2. Le problème résolu, l’informaticien oublie aussitôt la technologie qui a sauvé son entreprise car elle le rend inutile !

Un an après, M. Monera m’informe que son travail a été apprécié et qu’il est promu. Il ajoute qu’hélas son poste est désormais confié à une dame qui se fiche complètement de mon logiciel (comme par hasard…). Selon lui plus rien à espérer de la Sovac. C’est fini. Un peu sceptique, j’appelle la dame et constate qu’en effet, il a raison : elle ne connaît rien de mon logiciel, rien des systèmes experts, et surtout elle n’a pas du tout envie de se pencher sur la question. Je lui demande (perfidement) comment elle fait pour mettre la connaissance à jour dans son système expert sans Maïeutica, elle me répond impavide que ce sont ses informaticiens qui font les modifications à la main et qu’elle en est pleinement satisfaite ! Ils ont donc abandonné l’automatisation qui faisait gagner énormément de temps et évitait les nombreuses erreurs informaticiennes pour revenir au travail manuel ! Je n’en reviens pas.

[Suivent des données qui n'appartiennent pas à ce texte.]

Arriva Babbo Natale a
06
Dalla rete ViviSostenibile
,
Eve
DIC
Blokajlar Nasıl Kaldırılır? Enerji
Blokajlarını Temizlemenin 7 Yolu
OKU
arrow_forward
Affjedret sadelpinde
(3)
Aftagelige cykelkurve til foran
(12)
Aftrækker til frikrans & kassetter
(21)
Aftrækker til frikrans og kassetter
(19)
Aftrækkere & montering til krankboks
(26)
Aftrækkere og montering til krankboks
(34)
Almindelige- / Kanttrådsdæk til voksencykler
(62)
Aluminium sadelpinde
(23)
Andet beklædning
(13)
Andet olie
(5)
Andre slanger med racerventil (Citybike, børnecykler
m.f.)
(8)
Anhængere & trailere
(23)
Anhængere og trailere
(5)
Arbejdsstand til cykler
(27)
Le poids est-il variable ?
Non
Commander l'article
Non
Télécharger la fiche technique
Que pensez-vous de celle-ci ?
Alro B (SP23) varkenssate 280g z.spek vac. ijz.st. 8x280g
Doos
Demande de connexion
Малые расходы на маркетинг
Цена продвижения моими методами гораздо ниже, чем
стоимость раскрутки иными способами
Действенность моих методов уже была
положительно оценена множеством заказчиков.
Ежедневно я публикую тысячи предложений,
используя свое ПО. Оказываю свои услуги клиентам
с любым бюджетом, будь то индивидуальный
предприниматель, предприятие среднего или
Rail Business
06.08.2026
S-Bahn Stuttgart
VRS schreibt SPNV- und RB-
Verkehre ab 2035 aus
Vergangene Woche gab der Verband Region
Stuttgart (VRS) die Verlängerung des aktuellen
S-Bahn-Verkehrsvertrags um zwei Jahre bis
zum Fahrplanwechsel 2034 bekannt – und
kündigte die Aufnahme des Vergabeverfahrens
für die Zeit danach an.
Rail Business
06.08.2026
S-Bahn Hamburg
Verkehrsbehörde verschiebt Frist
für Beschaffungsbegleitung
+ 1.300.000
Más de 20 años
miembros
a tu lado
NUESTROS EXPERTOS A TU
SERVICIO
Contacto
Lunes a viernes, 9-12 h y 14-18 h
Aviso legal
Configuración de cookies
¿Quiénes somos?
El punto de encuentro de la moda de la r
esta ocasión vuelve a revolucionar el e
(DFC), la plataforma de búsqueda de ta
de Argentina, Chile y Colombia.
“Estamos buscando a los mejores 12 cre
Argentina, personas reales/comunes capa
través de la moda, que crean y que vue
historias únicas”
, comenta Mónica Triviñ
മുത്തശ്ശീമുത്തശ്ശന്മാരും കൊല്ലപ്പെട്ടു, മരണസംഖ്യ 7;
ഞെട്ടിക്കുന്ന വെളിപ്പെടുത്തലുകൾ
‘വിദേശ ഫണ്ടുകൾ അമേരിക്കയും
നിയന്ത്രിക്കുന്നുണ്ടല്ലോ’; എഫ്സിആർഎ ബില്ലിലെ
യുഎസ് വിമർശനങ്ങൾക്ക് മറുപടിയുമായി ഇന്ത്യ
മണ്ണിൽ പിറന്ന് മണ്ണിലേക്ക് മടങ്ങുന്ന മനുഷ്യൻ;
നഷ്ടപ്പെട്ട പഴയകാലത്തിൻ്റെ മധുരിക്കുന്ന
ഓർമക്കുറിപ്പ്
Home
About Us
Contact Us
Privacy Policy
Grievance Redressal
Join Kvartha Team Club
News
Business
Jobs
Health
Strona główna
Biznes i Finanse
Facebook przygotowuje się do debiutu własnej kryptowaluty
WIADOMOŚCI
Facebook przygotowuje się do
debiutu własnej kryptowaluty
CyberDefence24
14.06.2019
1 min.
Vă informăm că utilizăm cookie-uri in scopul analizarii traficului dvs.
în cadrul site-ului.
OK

Voilà donc un bon client « très satisfait » qui laisse complètement tomber la techno qui l’a boosté… Mais ce n’était pas la première fois ! Quelques temps auparavant, M. Monera, étonné de ce qu’il était parvenu à réaliser grâce à mon produit, m’avait déclaré : « avec une telle innovation, vous devez rouler sur l’or ! » Très embêté, j’ai du lui répondre non. Je lui ai alors raconté toutes les affaires perdues après pourtant une première installation réussie, des articles dans les journaux, et des clients qui voulaient introduire à grande échelle mon intelligence artificielle chez eux. Ils n’arrivaient jamais à obtenir la deuxième commande de la direction ! Cela sans explication et même en disposant du budget. Ils n’y comprenaient rien, pestaient contre leur direction et moi, après avoir rêvé de gros contrats, je déchantais et souffrais.

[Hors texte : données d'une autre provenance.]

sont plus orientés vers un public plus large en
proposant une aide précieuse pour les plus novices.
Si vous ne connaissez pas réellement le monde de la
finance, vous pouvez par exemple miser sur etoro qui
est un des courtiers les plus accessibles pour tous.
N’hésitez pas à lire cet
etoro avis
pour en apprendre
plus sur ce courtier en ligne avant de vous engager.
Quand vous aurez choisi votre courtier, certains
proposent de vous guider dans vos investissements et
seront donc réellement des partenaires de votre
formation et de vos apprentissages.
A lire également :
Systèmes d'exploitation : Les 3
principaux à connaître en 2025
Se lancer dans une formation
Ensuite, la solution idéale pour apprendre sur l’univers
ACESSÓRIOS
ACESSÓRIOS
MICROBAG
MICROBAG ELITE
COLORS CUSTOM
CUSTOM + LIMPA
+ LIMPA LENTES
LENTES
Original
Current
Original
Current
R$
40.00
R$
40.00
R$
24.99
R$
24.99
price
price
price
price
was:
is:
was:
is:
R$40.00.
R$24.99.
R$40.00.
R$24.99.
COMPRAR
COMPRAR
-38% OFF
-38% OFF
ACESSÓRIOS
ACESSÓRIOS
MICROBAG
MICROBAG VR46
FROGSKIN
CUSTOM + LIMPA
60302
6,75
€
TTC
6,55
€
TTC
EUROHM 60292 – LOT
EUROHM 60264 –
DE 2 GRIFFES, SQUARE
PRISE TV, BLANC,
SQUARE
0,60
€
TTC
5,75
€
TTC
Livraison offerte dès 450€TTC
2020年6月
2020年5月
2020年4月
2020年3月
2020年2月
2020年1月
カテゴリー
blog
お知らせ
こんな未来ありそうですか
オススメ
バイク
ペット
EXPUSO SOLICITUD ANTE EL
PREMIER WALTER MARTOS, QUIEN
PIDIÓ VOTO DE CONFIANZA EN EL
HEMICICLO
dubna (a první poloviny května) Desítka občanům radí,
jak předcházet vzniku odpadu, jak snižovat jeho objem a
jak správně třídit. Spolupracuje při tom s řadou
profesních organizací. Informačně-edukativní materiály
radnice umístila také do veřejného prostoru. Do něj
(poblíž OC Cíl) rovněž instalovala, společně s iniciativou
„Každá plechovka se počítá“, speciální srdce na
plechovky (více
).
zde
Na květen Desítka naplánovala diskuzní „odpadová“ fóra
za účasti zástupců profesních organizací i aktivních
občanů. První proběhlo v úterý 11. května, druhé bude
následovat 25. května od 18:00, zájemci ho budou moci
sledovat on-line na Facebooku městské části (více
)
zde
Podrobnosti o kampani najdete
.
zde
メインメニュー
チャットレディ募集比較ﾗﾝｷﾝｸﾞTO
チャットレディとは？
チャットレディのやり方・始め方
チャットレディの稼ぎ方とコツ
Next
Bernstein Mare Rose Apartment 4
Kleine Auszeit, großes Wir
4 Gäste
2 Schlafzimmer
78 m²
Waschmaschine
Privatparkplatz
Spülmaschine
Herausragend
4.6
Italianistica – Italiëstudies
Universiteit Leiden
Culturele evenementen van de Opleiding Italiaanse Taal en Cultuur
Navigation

C’est alors qu’il m’a sorti, étonné, la phrase qui tue, que je n’ai jamais oubliée : « Mais alors, vous faites du One Shot ! » C’est à dire que je suis le genre de vendeur à l’arraché qui ne trompe son client qu’une fois… Je n’ai pas su quoi répondre. Je me sentais nul d’échouer aussi lamentablement avec une aussi bonne idée. Il m’a fallu beaucoup de temps pour comprendre qu’il fallait rechercher la responsabilité ailleurs. Ma clientèle était faite exclusivement de grands groupes et d’administrations. Chez chacun d’eux, j’avais un ennemi de l’intérieur : le service informatique, qui refusait l’introduction d’une technologie permettant de se passer de lui et ne s’en vantait jamais, d’où mon ignorance de cette obstruction. Le service qui m’avait passé une 1ère commande essayait désespérément de m’en passer une seconde et n’y parvenait pas. Il n’obtenait jamais le budget. On lui disait toujours qu’il y avait plus urgent… Il n’y comprenait rien et moi non plus. Maintenant je sais… Le financement des logiciels passe par le service informatique !

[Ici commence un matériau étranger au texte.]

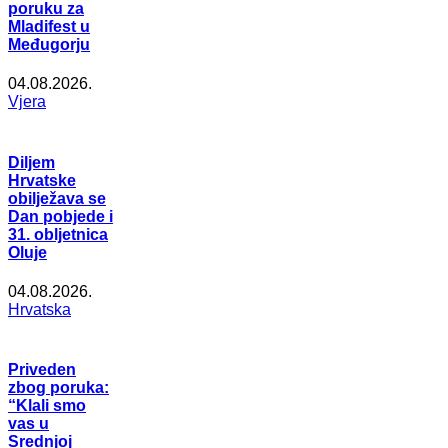
poruku za
Mladifest u
Međugorju
04.08.2026.
Vjera
Diljem
Hrvatske
obilježava se
Dan pobjede i
31. obljetnica
Oluje
04.08.2026.
Hrvatska
Priveden
zbog poruka:
“Klali smo
vas u
Srednjoj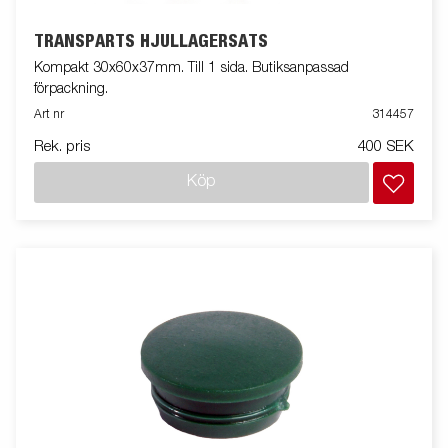
TRANSPARTS HJULLAGERSATS
Kompakt 30x60x37mm. Till 1 sida. Butiksanpassad
förpackning.
Art nr
314457
Rek. pris
400 SEK
Köp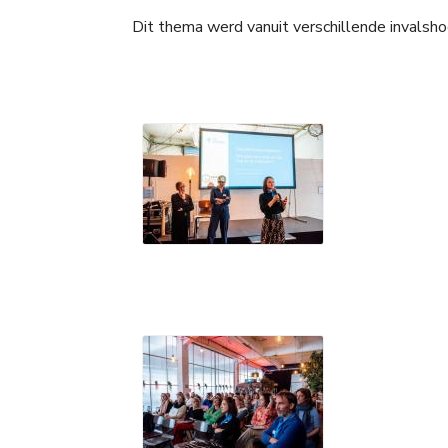
Dit thema werd vanuit verschillende invalshoek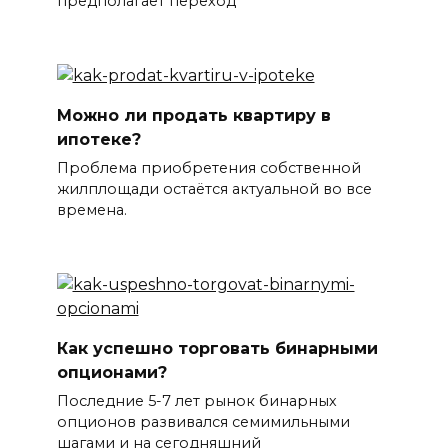
предполагает переход
Можно ли продать квартиру в
ипотеке?
Проблема приобретения собственной
жилплощади остаётся актуальной во все
времена.
Как успешно торговать бинарными
опционами?
Последние 5-7 лет рынок бинарных
опционов развивался семимильными
шагами и на сегодняшний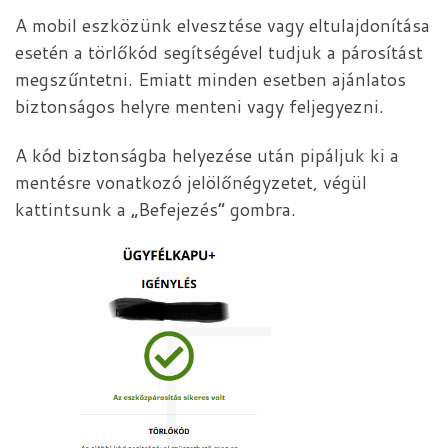
A mobil eszközünk elvesztése vagy eltulajdonítása
esetén a törlőkód segítségével tudjuk a párosítást
megszűntetni. Emiatt minden esetben ajánlatos
biztonságos helyre menteni vagy feljegyezni.
A kód biztonságba helyezése után pipáljuk ki a
mentésre vonatkozó jelölőnégyzetet, végül
kattintsunk a „Befejezés” gombra.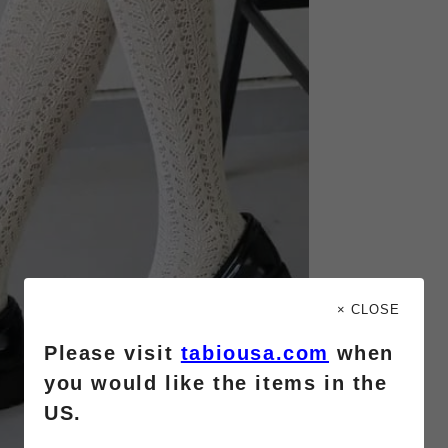
× CLOSE
Please visit
tabiousa.com
when
you would like the items in the
US.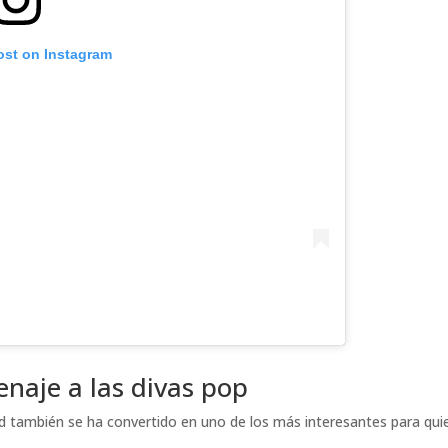
ost on Instagram
naje a las divas pop
d también se ha convertido en uno de los más interesantes para qui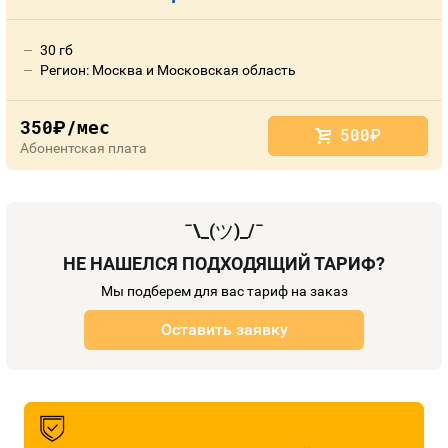
30 гб
Регион: Москва и Московская область
350
/мес
руб.
500
руб.
Абонентская плата
¯\_(
ツ
)_/¯
НЕ НАШЕЛСЯ ПОДХОДЯЩИЙ ТАРИФ?
Мы подберем для вас тариф на заказ
Оставить заявку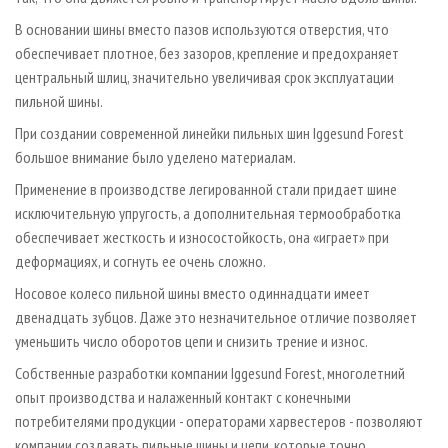
В основании шины вместо пазов используются отверстия, что
обеспечивает плотное, без зазоров, крепление и предохраняет
центральный шлиц, значительно увеличивая срок эксплуатации
пильной шины.
При создании современной линейки пильных шин Iggesund Forest
большое внимание было уделено материалам.
Применение в производстве легированной стали придает шине
исключительную упругость, а дополнительная термообработка
обеспечивает жесткость и износостойкость, она «играет» при
деформациях, и согнуть ее очень сложно.
Носовое колесо пильной шины вместо одиннадцати имеет
двенадцать зубцов. Даже это незначительное отличие позволяет
уменьшить число оборотов цепи и снизить трение и износ.
Собственные разработки компании Iggesund Forest, многолетний
опыт производства и налаженный контакт с конечными
потребителями продукции - операторами харвестеров - позволяют
компании создавать пильные шины и цепи, которые точно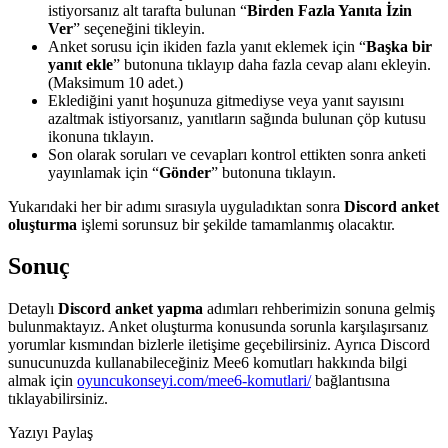
istiyorsanız alt tarafta bulunan “
Birden Fazla Yanıta İzin
Ver
” seçeneğini tikleyin.
Anket sorusu için ikiden fazla yanıt eklemek için “
Başka bir
yanıt ekle
” butonuna tıklayıp daha fazla cevap alanı ekleyin.
(Maksimum 10 adet.)
Eklediğini yanıt hoşunuza gitmediyse veya yanıt sayısını
azaltmak istiyorsanız, yanıtların sağında bulunan çöp kutusu
ikonuna tıklayın.
Son olarak soruları ve cevapları kontrol ettikten sonra anketi
yayınlamak için “
Gönder
” butonuna tıklayın.
Yukarıdaki her bir adımı sırasıyla uyguladıktan sonra
Discord anket
oluşturma
işlemi sorunsuz bir şekilde tamamlanmış olacaktır.
Sonuç
Detaylı
Discord anket yapma
adımları rehberimizin sonuna gelmiş
bulunmaktayız. Anket oluşturma konusunda sorunla karşılaşırsanız
yorumlar kısmından bizlerle iletişime geçebilirsiniz. Ayrıca Discord
sunucunuzda kullanabileceğiniz Mee6 komutları hakkında bilgi
almak için
oyuncukonseyi.com/mee6-komutlari/
bağlantısına
tıklayabilirsiniz.
Yazıyı Paylaş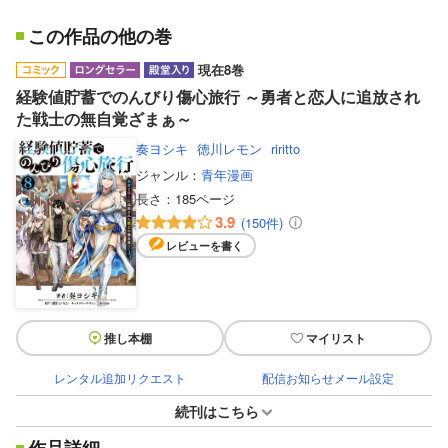
この作品の他の巻
現在8巻
経験値貯蓄でのんびり傷心旅行 ～勇者と恋人に追放され
た戦士の無自覚ざまぁ～
奏ヨシキ
徳川レモン
riritto
ジャンル：
青年漫画
長さ：
185ページ
3.9
(150件)
レビューを書く
推し本棚
マイリスト
レンタル追加リクエスト
配信お知らせメール設定
続刊はこちら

A l’extérieur, j’avais aussi mon ennemi : l’État, qui me refusait publicité et soutien, également dans la plus grande discrétion. Ce mélange d’agression et de volonté d’anonymat de la part de tous ces groupes est symptomatique d’une maladie sociale, le « désir mimétique » de René Girard, dont je vous parlerait plus tard (2014 !).

Cette histoire révèle que, dans le privé aussi j’ai des adversaires. Et coriaces ! Heureusement, pour compenser, j’y ai également des alliés. Trop peu car la force de résistance des informaticiens, corps constitué, est bien supérieure à la force de conviction d’une ou deux personnes dans l’entreprise, faute d’implication des patrons pour lesquels intelligence artificielle est une science informatique incompréhensible dont ils ne veulent pas se mêler.

Je ne peux donc signer des contrats que là où il n’y a pas d’informaticiens, ou par surprise comme à la Sovac, ou en rencontrant directement le patron ce qui est très rare. Mais c’est presque toujours du one shot.

Là où j’ai pu faire du chiffre d’affaires récurrent c’est lorsque mes clients ont produit des systèmes experts qu’ils vendaient eux-mêmes à leur clients : l’Agence Nationale pour la Création d ‘entreprises (Créatest) ou l’Université de Nancy 2 (Aloes), par exemple.